L’étude prend en compte la productivité des clubs qualifiés tant à l’échelle défensive qu’au niveau offensif. Les données sont présentées sous la forme d’écarts en pourcentage entre les équipes opposées. La plus grande différence a été mesurée entre Real Madrid et Rome (+32%). À l’opposé, l’issue de la confrontation entre La Gantoise et Wolfsbourg s’annonce très incertaine (+3% à la faveur des Belges).
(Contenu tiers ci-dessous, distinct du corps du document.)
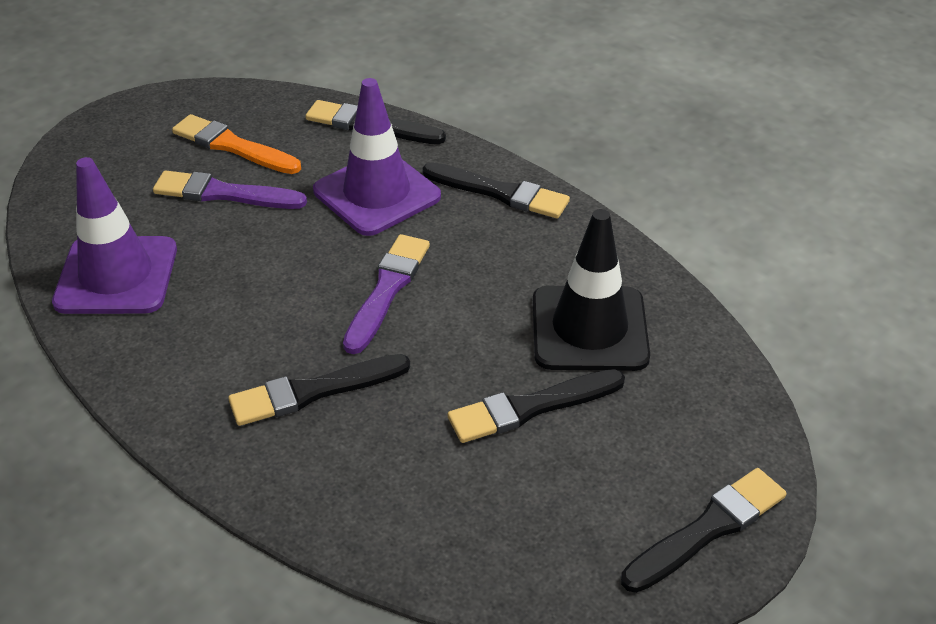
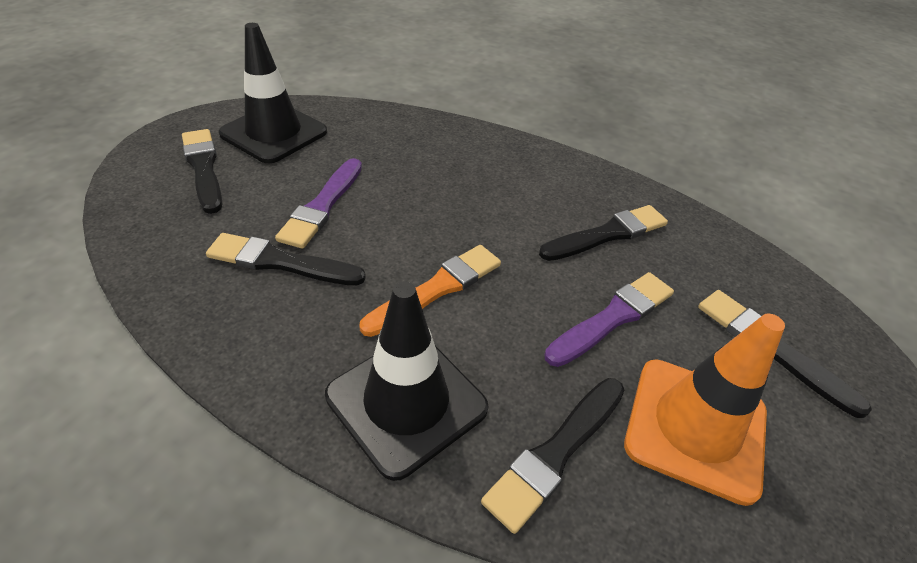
black traffic cone: 1 -> 2
orange traffic cone: 0 -> 1
purple traffic cone: 2 -> 0

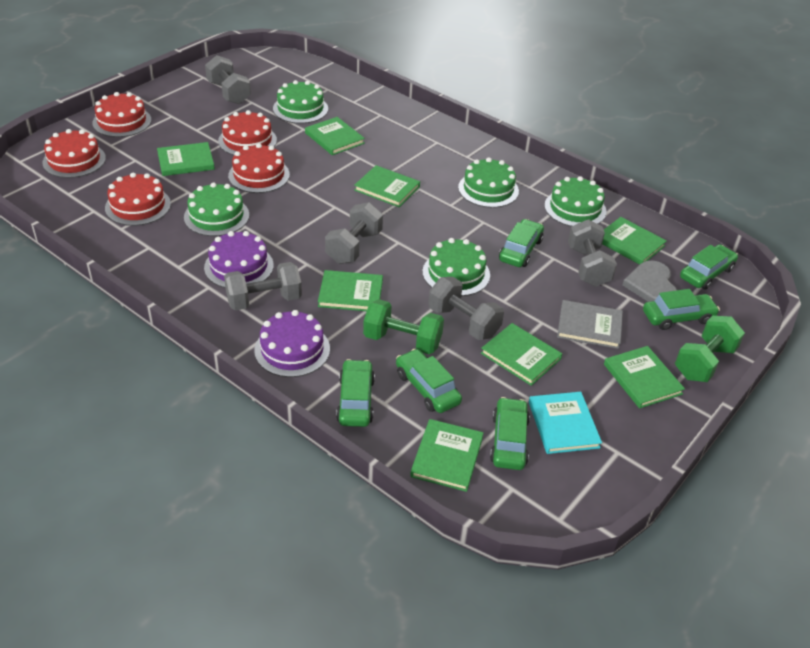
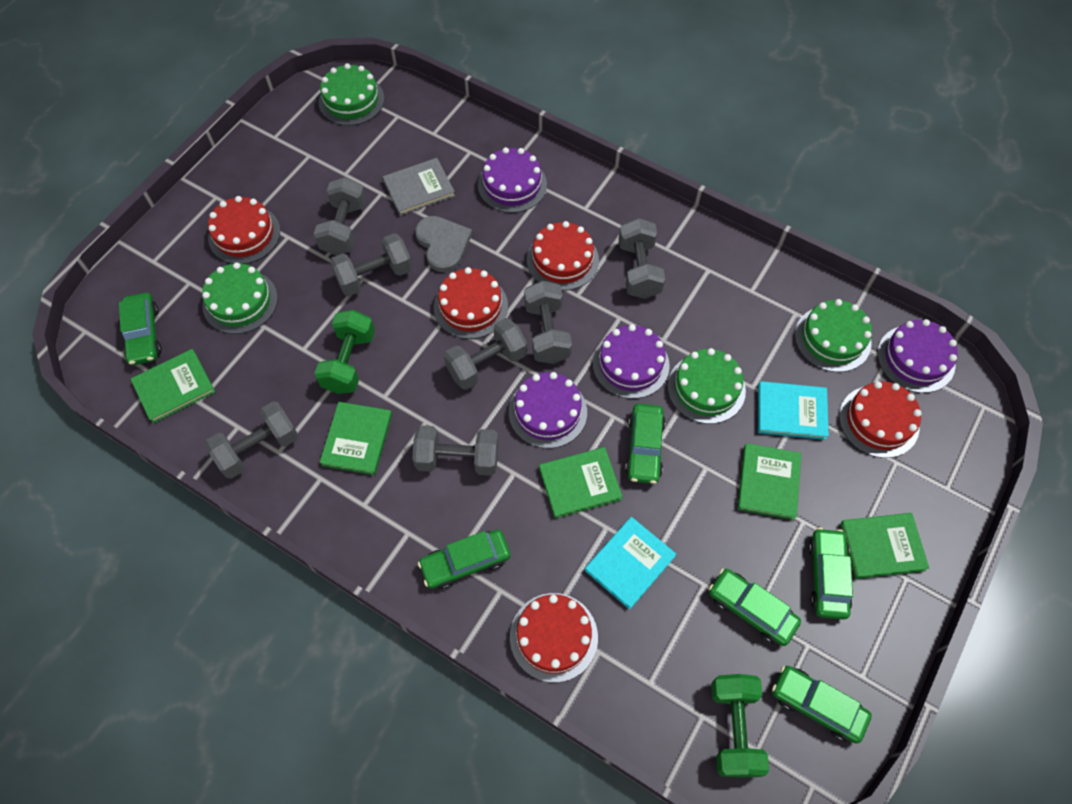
green book: 8 -> 5
green cake: 5 -> 4
grey dumbbell: 5 -> 7
purple cake: 2 -> 4
turquoise book: 1 -> 2

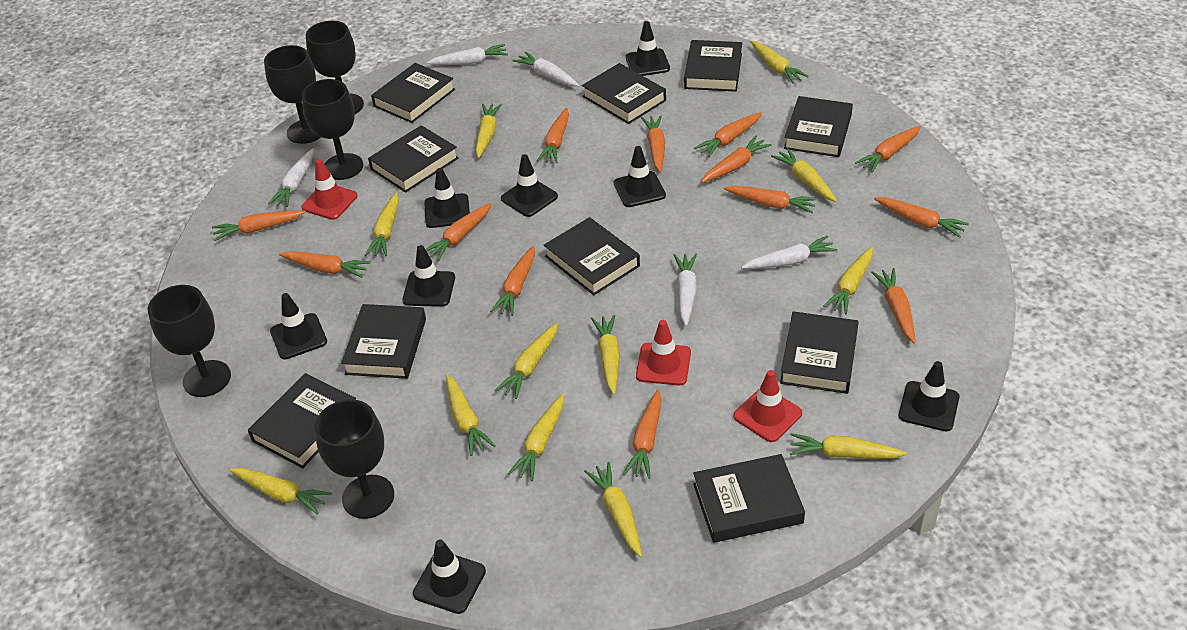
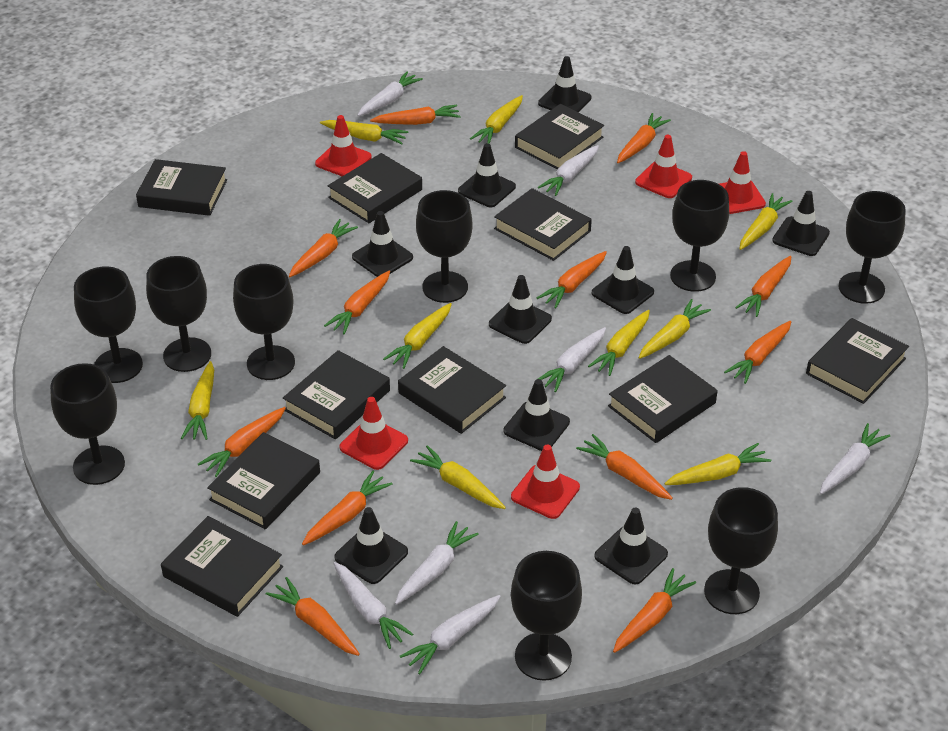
black goblet: 5 -> 9
black traffic cone: 8 -> 9
orange carrot: 13 -> 12
red traffic cone: 3 -> 5
white carrot: 5 -> 7
yellow carrot: 12 -> 9

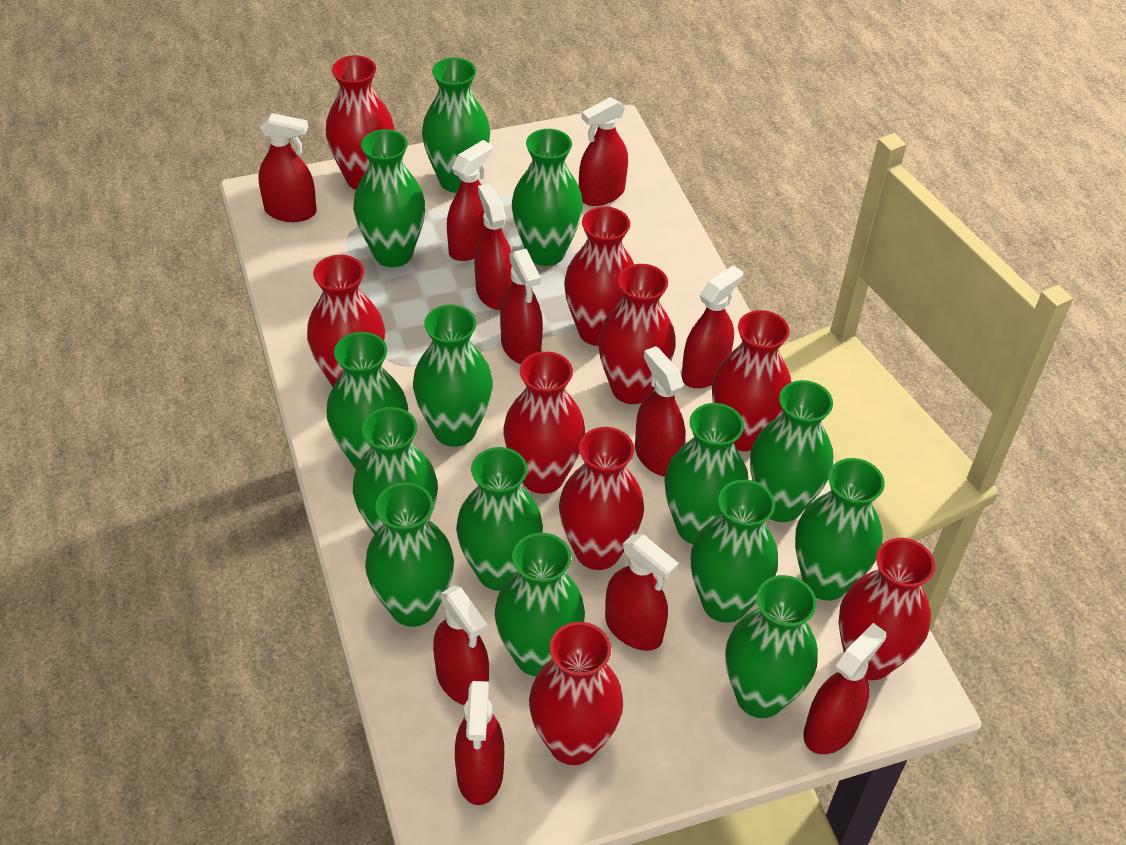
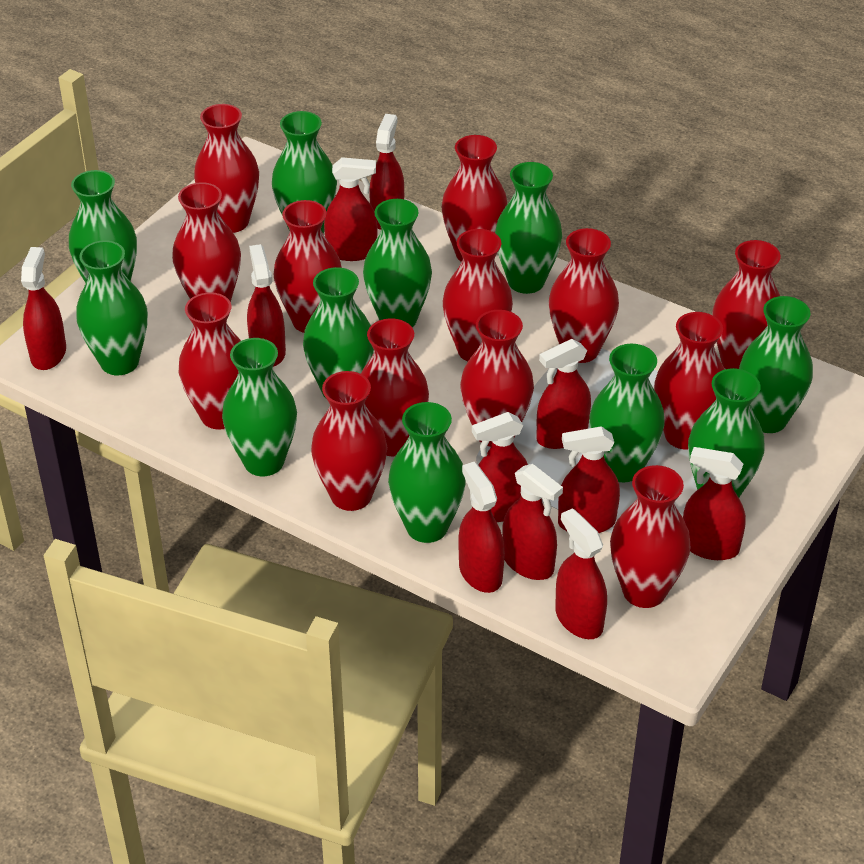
green vase: 14 -> 11
red vase: 9 -> 13

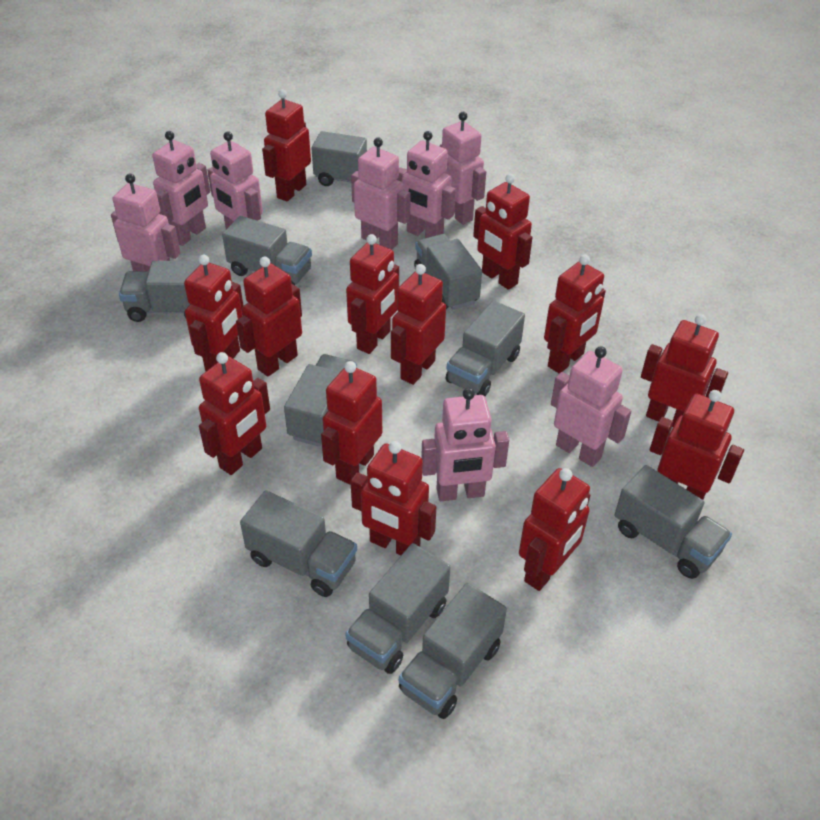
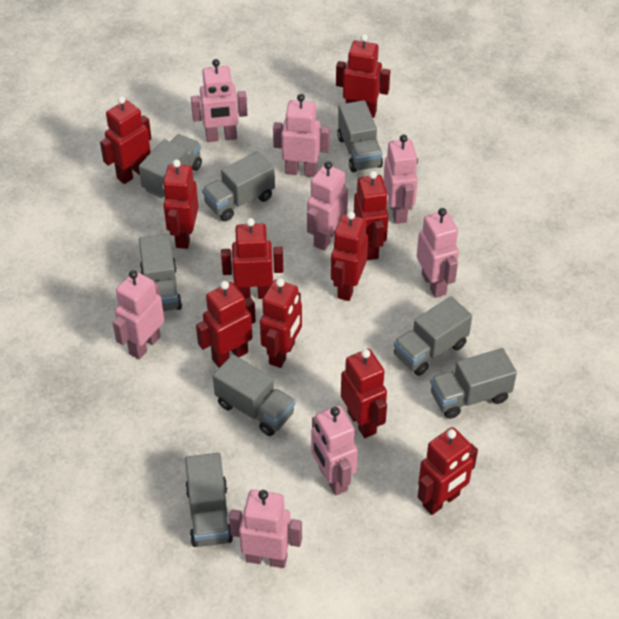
grey truck: 10 -> 8
red robot: 13 -> 10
Le niveau de jeu de Chelsea dans la phase de poules a été de 10% supérieur à celui de Paris St-Germain : +7% au niveau défensif et +3% au niveau offensif. Cet écart reste néanmoins limité et la qualification se jouera vraisemblablement sur des détails. Malgré le mauvais classement de Chelsea en championnat, les Parisiens devront veiller à ne pas sous-estimer leurs adversaires.
En plus de La Gantoise, le niveau de jeu d’une seule autre équipe ayant terminé à la deuxième place de son groupe de poule a été supérieur à celui de son adversaire : Benfica par rapport à Zenit Saint Pétersbourg. Dans ce cas aussi, cependant, la différence est minime : +6%. Les écarts sont plus conséquents entre Barcelone et Arsenal (+11%), Manchester City et Dinamo Kiev (+11%), Bayern Munich et Juventus (+23%), ainsi qu’entre Atlético Madrid et PSV Eindhoven (+25%).